(RECORD SET Opens)

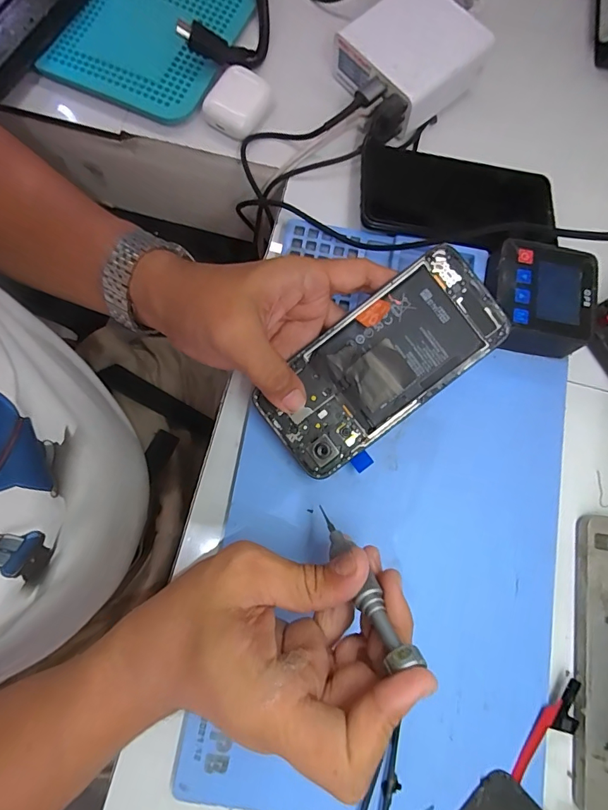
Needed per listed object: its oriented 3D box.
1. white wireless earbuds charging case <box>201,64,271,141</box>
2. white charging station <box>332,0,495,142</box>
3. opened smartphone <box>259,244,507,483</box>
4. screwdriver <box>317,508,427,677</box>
[{"bbox_3d":[-0.050,-0.235,0.336,0.048,0.023,0.048,29,79,3],"label":"white wireless earbuds charging case"},{"bbox_3d":[0.081,-0.275,0.335,0.089,0.042,0.092,-41,83,-10],"label":"white charging station"},{"bbox_3d":[0.049,-0.027,0.273,0.158,0.006,0.072,-39,91,2],"label":"opened smartphone"},{"bbox_3d":[0.028,0.091,0.232,0.015,0.116,0.013,-25,111,-6],"label":"screwdriver"}]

(RECORD SET Closes)

▸ YOUR OBJECTIVE
The line containing "1. white wireless" and all lines after it, to the end of the records, are to be output exactly and alone.

▸ FINISHED TASK
1. white wireless earbuds charging case <box>201,64,271,141</box>
2. white charging station <box>332,0,495,142</box>
3. opened smartphone <box>259,244,507,483</box>
4. screwdriver <box>317,508,427,677</box>
[{"bbox_3d":[-0.050,-0.235,0.336,0.048,0.023,0.048,29,79,3],"label":"white wireless earbuds charging case"},{"bbox_3d":[0.081,-0.275,0.335,0.089,0.042,0.092,-41,83,-10],"label":"white charging station"},{"bbox_3d":[0.049,-0.027,0.273,0.158,0.006,0.072,-39,91,2],"label":"opened smartphone"},{"bbox_3d":[0.028,0.091,0.232,0.015,0.116,0.013,-25,111,-6],"label":"screwdriver"}]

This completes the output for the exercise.